GIVEN INSTRUCTION: Extract every line of the records that contains the string "Plex".

··· MATERIAL FOR THIS TASK ···

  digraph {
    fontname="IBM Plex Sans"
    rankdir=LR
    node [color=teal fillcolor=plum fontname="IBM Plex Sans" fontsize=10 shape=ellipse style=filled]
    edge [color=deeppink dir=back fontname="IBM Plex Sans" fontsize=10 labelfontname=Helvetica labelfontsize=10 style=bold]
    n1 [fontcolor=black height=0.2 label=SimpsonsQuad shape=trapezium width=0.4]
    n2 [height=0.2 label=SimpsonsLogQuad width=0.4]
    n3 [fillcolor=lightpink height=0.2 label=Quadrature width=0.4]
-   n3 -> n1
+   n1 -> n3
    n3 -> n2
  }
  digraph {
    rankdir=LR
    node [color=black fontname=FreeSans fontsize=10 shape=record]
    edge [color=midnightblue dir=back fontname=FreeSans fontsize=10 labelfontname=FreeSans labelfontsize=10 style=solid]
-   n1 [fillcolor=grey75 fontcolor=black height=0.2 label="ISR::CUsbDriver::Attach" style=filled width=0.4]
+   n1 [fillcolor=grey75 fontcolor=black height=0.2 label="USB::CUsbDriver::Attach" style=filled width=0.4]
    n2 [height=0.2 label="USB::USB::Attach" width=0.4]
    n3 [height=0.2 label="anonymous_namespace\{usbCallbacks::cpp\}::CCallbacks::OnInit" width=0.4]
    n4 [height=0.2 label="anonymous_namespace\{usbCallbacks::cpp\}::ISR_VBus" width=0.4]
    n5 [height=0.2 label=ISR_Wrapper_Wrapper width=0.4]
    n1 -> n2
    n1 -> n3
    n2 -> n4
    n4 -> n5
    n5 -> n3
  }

···
··· MATERIAL FOR THIS TASK ···

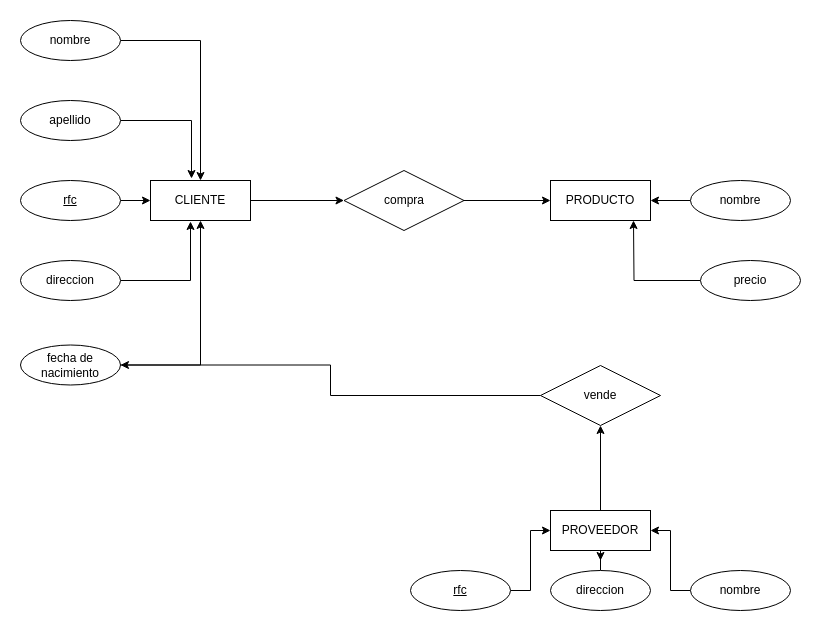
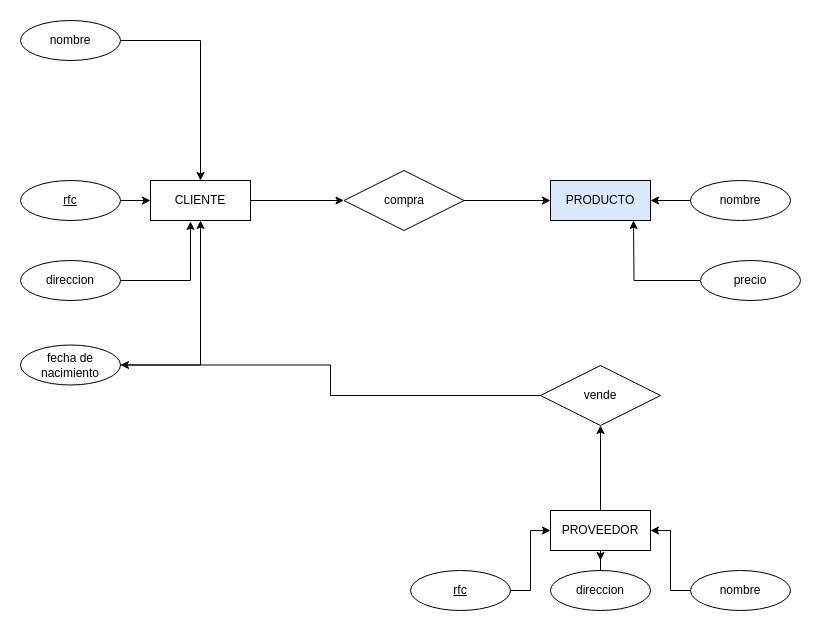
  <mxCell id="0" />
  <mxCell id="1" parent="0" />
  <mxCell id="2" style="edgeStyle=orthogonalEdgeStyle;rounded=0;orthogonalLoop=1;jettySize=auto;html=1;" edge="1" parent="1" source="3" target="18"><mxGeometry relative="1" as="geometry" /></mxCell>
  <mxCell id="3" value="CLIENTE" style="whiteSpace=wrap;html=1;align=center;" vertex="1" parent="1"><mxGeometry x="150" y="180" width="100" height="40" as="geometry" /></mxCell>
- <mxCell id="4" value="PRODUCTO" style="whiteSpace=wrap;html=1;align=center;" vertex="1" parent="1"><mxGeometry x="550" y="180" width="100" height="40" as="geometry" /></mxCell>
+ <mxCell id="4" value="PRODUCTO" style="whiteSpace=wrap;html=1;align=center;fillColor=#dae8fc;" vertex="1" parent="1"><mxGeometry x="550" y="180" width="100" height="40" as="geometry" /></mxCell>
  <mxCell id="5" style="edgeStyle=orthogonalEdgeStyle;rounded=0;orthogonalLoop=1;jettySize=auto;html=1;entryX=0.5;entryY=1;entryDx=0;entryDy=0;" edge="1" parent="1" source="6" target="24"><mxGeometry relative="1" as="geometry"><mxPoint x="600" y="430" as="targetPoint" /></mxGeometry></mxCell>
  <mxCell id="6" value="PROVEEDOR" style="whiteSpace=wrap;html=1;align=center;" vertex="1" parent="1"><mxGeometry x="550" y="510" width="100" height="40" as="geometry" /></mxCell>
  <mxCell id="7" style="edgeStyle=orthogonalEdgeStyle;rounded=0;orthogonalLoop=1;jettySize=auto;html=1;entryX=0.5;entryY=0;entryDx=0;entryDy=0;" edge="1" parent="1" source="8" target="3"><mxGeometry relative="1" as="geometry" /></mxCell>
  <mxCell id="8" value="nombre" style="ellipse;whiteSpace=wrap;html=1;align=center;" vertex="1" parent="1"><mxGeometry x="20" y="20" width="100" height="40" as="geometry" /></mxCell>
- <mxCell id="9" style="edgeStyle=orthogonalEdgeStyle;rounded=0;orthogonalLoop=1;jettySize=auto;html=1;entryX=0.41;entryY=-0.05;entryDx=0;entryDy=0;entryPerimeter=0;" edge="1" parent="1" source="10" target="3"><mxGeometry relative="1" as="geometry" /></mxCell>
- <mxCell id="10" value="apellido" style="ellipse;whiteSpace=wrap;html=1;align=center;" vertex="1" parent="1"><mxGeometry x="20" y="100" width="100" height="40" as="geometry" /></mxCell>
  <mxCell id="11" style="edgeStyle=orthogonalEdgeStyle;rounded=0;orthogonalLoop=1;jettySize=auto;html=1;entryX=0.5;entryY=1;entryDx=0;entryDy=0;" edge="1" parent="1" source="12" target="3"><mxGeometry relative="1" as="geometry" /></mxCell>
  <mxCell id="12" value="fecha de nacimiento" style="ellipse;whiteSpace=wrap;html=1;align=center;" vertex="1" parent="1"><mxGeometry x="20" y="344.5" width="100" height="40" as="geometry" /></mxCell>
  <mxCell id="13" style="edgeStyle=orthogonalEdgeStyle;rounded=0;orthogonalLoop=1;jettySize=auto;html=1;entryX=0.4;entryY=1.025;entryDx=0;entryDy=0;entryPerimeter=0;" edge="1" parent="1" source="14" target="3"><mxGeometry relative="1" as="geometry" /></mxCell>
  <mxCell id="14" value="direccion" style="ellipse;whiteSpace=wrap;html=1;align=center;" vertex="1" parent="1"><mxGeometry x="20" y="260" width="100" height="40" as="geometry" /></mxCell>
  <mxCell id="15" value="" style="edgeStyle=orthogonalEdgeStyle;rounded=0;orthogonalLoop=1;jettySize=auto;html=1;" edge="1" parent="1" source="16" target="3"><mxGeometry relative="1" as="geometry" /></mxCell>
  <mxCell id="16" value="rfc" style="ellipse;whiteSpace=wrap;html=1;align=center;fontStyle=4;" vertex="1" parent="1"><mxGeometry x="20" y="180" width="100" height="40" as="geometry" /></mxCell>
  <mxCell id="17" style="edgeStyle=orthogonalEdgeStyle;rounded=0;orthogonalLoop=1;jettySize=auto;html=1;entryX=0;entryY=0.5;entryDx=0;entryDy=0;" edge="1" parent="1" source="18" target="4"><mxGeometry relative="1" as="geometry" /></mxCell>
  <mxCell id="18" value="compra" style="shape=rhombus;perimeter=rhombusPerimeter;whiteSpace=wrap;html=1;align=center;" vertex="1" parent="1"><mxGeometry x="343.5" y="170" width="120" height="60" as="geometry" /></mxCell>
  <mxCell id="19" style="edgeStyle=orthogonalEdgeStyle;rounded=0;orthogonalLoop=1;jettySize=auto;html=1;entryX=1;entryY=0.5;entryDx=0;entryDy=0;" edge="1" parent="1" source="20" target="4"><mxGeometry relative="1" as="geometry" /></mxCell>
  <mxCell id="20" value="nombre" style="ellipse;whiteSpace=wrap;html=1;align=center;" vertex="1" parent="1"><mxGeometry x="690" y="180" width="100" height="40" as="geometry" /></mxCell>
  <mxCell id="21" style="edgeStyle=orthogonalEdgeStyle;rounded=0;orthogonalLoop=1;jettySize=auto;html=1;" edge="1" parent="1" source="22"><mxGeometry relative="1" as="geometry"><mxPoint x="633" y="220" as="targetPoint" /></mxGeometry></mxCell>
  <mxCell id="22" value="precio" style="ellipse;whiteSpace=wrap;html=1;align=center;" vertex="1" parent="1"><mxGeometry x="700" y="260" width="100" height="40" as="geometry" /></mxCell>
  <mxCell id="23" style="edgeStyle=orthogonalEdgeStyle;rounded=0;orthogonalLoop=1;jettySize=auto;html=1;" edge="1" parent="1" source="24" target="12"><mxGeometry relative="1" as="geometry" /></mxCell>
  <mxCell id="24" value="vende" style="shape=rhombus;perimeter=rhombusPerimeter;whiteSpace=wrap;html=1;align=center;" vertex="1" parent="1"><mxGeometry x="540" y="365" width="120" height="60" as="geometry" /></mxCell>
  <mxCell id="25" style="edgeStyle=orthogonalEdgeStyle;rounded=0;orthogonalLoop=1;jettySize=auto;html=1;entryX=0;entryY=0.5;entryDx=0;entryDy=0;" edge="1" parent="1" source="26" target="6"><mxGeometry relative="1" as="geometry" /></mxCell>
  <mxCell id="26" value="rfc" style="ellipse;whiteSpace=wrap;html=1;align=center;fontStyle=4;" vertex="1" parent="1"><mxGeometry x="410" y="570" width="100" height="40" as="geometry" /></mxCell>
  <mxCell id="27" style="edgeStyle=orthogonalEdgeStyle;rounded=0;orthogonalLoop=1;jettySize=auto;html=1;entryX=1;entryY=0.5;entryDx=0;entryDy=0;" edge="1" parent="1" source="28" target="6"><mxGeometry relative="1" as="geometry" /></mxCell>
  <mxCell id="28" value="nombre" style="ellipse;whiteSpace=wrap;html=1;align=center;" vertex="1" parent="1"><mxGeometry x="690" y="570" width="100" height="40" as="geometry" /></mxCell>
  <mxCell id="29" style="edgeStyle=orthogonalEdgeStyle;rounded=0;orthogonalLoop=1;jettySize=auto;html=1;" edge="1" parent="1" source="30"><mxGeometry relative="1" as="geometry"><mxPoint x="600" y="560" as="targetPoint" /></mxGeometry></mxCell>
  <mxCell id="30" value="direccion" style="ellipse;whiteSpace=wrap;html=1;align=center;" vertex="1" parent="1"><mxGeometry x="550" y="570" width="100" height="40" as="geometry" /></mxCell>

···
··· MATERIAL FOR THIS TASK ···

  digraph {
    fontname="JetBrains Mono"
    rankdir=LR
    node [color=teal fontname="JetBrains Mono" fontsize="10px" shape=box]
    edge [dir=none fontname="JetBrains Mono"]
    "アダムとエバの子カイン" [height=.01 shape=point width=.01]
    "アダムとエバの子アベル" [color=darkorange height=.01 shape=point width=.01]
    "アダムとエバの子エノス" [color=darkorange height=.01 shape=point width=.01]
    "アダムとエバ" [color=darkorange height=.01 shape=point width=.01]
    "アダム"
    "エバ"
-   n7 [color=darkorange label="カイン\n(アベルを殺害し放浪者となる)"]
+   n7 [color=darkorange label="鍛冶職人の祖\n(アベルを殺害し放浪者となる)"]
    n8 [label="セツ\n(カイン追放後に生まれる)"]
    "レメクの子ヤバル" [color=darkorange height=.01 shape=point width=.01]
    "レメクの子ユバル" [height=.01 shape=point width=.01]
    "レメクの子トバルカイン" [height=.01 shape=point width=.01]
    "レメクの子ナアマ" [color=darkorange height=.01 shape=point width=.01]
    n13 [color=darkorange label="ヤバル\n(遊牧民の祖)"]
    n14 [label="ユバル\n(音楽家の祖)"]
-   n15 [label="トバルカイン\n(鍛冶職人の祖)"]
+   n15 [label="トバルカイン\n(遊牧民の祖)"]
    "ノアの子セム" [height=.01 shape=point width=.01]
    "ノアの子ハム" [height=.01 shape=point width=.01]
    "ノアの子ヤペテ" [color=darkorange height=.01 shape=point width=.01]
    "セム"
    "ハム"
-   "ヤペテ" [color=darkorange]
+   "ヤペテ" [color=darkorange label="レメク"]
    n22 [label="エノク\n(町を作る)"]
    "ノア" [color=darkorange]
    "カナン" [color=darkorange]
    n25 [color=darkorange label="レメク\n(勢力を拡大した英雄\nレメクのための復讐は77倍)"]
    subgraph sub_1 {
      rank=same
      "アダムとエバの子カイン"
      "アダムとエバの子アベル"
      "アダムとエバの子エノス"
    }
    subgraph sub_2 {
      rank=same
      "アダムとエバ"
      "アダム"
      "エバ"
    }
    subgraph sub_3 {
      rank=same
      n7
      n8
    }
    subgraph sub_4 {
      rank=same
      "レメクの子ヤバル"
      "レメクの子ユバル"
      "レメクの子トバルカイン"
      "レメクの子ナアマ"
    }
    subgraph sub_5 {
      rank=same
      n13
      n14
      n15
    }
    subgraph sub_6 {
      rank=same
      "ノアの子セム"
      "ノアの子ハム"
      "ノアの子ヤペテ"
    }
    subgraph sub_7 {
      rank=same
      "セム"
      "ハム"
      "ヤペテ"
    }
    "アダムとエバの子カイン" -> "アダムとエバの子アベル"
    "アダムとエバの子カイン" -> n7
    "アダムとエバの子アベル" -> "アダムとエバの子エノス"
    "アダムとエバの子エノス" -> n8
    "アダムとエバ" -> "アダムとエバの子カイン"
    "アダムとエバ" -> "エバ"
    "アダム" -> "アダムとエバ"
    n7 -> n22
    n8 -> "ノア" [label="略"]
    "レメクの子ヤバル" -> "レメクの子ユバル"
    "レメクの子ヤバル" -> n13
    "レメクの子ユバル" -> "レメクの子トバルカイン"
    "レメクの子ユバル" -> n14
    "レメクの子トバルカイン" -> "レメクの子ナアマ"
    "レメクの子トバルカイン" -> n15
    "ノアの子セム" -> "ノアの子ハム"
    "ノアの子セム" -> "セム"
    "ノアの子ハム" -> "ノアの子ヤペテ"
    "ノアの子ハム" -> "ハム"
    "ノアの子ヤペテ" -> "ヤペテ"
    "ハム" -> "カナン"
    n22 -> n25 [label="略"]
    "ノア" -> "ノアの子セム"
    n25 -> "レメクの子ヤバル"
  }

···

TASK SOLUTION:
    fontname="IBM Plex Sans"
    node [color=teal fillcolor=plum fontname="IBM Plex Sans" fontsize=10 shape=ellipse style=filled]
    edge [color=deeppink dir=back fontname="IBM Plex Sans" fontsize=10 labelfontname=Helvetica labelfontsize=10 style=bold]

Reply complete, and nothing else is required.